Now, Costa wants to change the landscape for presidential politics in California by requiring that electors in the Electoral College vote for the candidate who wins each congressional district. Costa filed an initiative this week as the first step to change the law.

California has a winner-take-all Electoral College system. As the most populous state, the current whopping total of 55 electoral votes puts the winner of the California election a huge step closer to the White House. Since the 1992 election, the winner has always been a Democrat.

With California almost a sure thing in presidential politics, candidates from the two major parties, for the most part, ignore the state and it millions of people during the campaign. The candidates spend much more time in smaller states that may carry only a handful of Electoral College votes. However, those few votes in contested states may be crucial to a victory.

Under the Costa plan, the winner of a congressional district in the state would get that vote in the Electoral College’s final tally and the overall winner in the state would get two additional electoral votes.

Looking at the 2008 presidential election, even with Barack Obama’s landslide victory of 24-percent over John McCain in the Golden State, under the Costa plan, McCain would have secured 11 Electoral votes.
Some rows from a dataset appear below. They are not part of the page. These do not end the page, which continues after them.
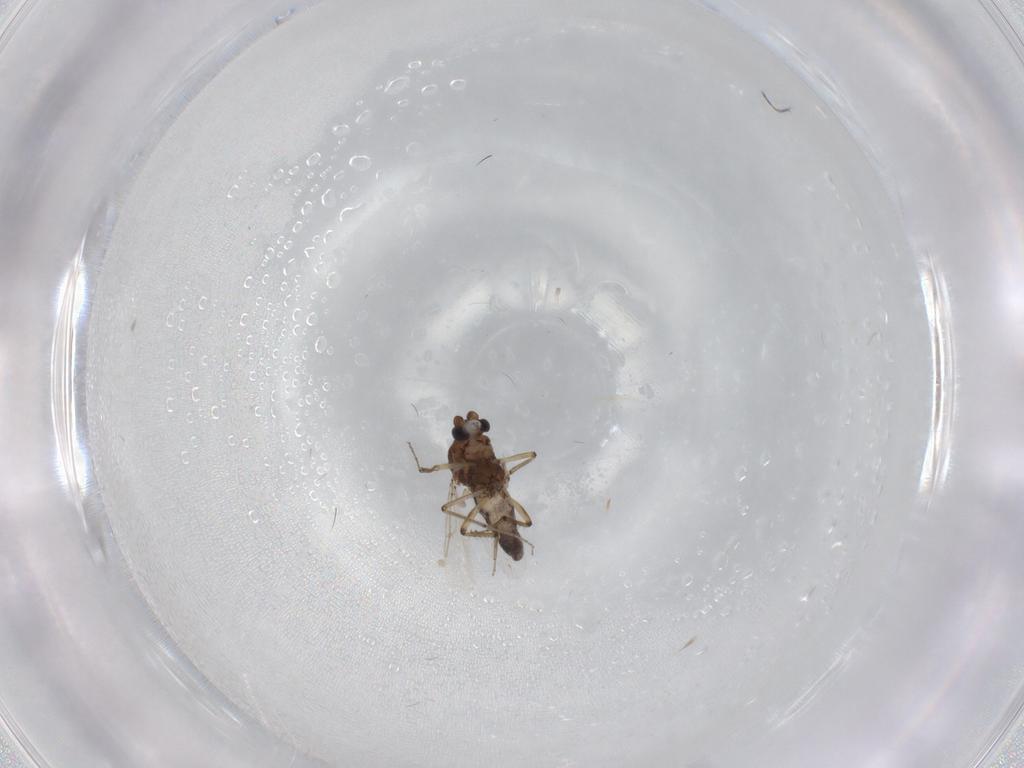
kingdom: Animalia
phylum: Arthropoda
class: Insecta
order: Diptera
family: Ceratopogonidae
Obama carried 42 congressional districts, including eight represented by Republicans, and would have taken 44 electoral votes.
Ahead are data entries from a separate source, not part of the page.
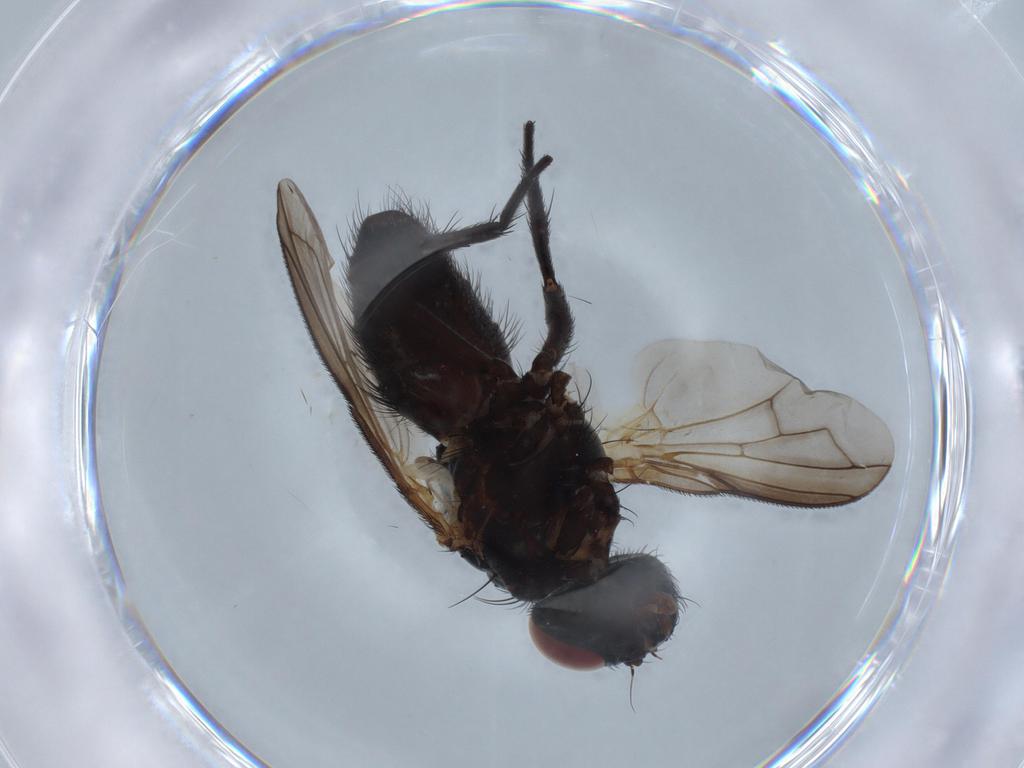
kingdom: Animalia
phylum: Arthropoda
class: Insecta
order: Diptera
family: Tachinidae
Obama ran up big scores in the large urban areas capturing 70-percen of the vote in Los Angeles County and 80-percent of the vote in the East Bay in Alameda County and Berkeley. Costa argues that the current system discriminates against voters in rural and less populous areas of the state because “mega urban areas dominate the process.”

By giving the Republicans a chance to win some Electoral College votes in this very blue state, neither party candidate could afford to ignore California.

Two other states have proportional Electoral College provisions: Nebraska and Maine.

This is not the first time a similar initiative effort has been filed in California. A measure was filed prior to the 2008 election but it never qualified for the ballot.

Whether Costa has the resources to qualify this measure for the ballot is uncertain. However, he went ahead with his recall petition for Davis and money soon appeared to support his effort, mostly supplied by Congressman Darrell Issa.

Will national or state Republicans see an opportunity to find electoral votes in a place that seems lost to them for the foreseeable future and again come to the aid of a Costa political shake-up effort? It could happen opening up an expensive initiative campaign if the measure qualifies for the ballot.